EXERCISE PROMPT:
Pictures stay out of your copy, but everything else in the records below must be repeated exactly.

/---

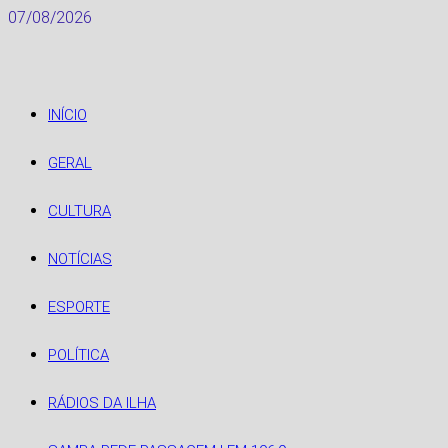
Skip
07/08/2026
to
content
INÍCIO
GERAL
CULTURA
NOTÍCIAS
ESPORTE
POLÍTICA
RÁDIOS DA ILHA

\---

EXERCISE SOLUTION:
Skip
07/08/2026
to
content
INÍCIO
GERAL
CULTURA
NOTÍCIAS
ESPORTE
POLÍTICA
RÁDIOS DA ILHA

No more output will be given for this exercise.